McKeown's eclectic folk-rock-country-Tejano-R&B score energizes things somewhat, but good luck recalling any of the tunes. The lyrics are more memorable, if only for their inelegance: A heartfelt duet between Olivia and an obsessive online commenter (Latoya Edwards) overflows with pretentious descriptors like "sad conquistador," ending with the oddly passive declaration, "You will be received."

Latoya Edwards (center) plays an obsessive online commenter in Miss You Like Hell.
Latoya Edwards (center) plays an obsessive online commenter in Miss You Like Hell.
(© Joan Marcus)

Admittedly, a little bit of affectation feels right for Olivia, a literary-minded loner whose closest friends exist in the digital sphere. The big-voiced Jiménez plays her with cockeyed angst, oscillating between gleeful discovery and irate martyrdom in a manner that feels authentically teenaged. Rubin-Vega is similarly excellent at inhabiting Beatriz with specificity and emotional stakes. Through their performances, we can easily see the line from artsy, free-spirited mom to bookish, sensitive daughter.

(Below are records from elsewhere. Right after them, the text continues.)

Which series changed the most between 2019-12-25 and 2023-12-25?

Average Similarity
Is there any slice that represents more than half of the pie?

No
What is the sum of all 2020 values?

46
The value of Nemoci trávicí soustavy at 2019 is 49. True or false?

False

Unfortunately, they are not helped by director Lear deBessonet, who falls into the trap of delivering a workshop production in lieu of a full one. Onstage audience seating creates a thrust space, with the band and ensemble seated upstage. Riccardo Hernandez's uncluttered set features an extravagantly underutilized rotating stage, while Tyler Micoleau's lighting at least keeps apace with the strange tonal shifts in the script. Emilio Sosa's casual costumes and Jessica Paz's adequate sound design complete a serviceable production that would dazzle in a rehearsal room, but leaves us bored in the Newman Theater.

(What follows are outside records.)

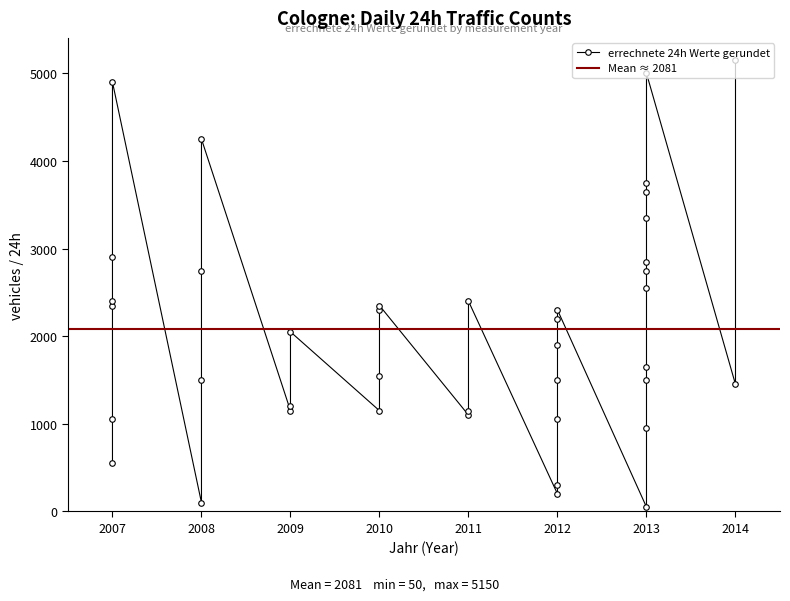

List the labels in order of value, smallest first.

2013, 2008, 2012, 2012, 2007, 2013, 2012, 2007, 2011, 2009, 2010, 2011, 2009, 2014, 2008, 2013, 2012, 2010, 2013, 2012, 2009, 2012, 2010, 2012, 2010, 2007, 2011, 2007, 2013, 2008, 2013, 2013, 2007, 2013, 2013, 2013, 2008, 2007, 2013, 2014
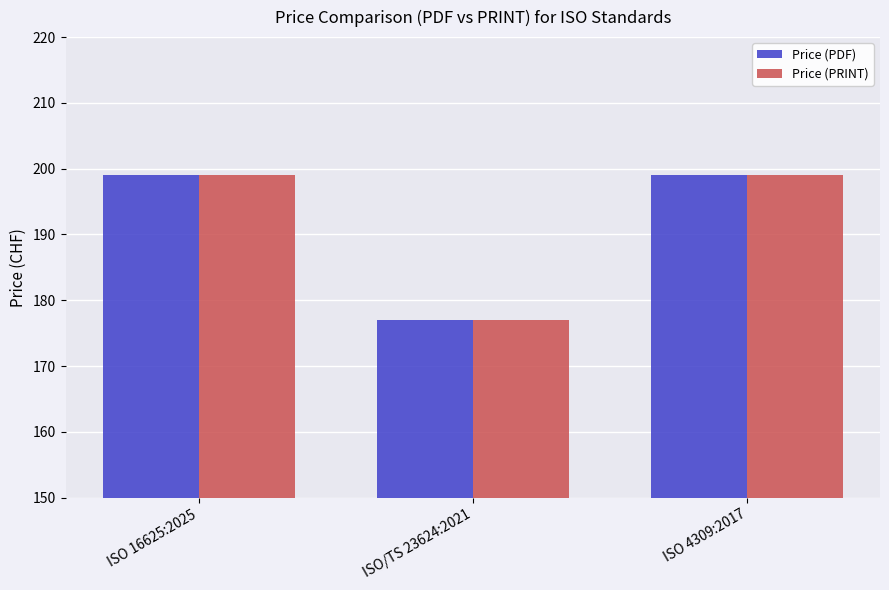

What is the average value of the Price (PRINT) series?

192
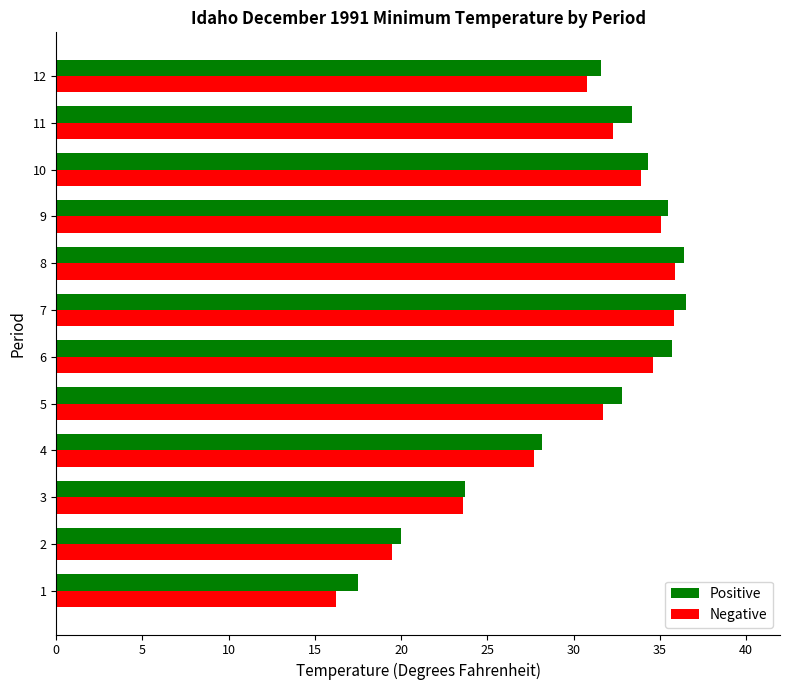

At how many categories does at least one series exceed 28?

9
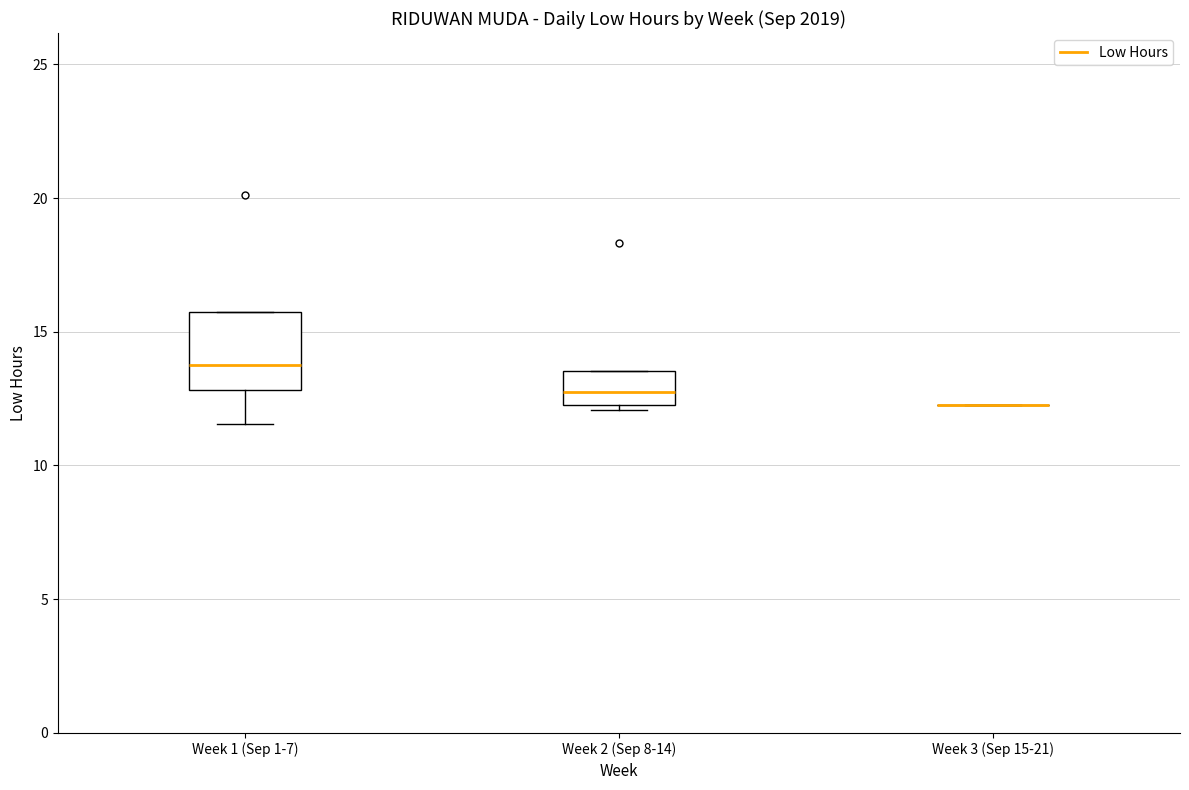

Reading left to right, transcribe this box plot: for each box, give where its median line is, the range the box spans, and where its two whiskers end, as read against the y-axis. The values are not printed on the chart, so give them approximately, as read against the axis.

Week 1 (Sep 1-7): median 14.0, box 13.0 to 15.5, whiskers 11.5 to 15.5
Week 2 (Sep 8-14): median 13.0, box 12.5 to 13.5, whiskers 12.0 to 13.5
Week 3 (Sep 15-21): box collapsed to a line at 12.5, whiskers 12.5 to 12.5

This is also true of Danny Mefford's generic choreography, which leans heavily on emotionally pointed crosses and hands gestures: During the song "Bibliography," Olivia and the cast inexplicably perform the manual alphabet backward while listing corresponding book titles (X is for The Autobiography of Malcolm X, P is for A People's History of the United States). Frustratingly, it often feels like Miss You Like Hell is more interested in broadcasting its woke intersectional bona fides than actually telling the story at hand.

Daphne Rubin-Vega, Danny Bolero, and Gizel Jiménez star in Miss You Like Hell at the Public Theater.
Daphne Rubin-Vega, Danny Bolero, and Gizel Jiménez star in Miss You Like Hell at the Public Theater.
(© Joan Marcus)

This represents a lost opportunity considering the number of families currently struggling through an ossified, unreasonable immigration system. Their stories absolutely belong onstage. The fact that Olivia documents everything for an anonymous online audience seems to open the door for a story about our increasingly oppressive surveillance culture (a condition greatly aided by our own exhibitionism). How can Olivia be sure ICE isn't reading her Tumblr? Sadly, the creative team behind Miss You Like Hell misses that opening too, opting instead for feel-bad-to-feel-righteous schmaltz conveyed through forgettable songs. At just one act, it's not hell to sit through, but you certainly won't miss it once it's gone.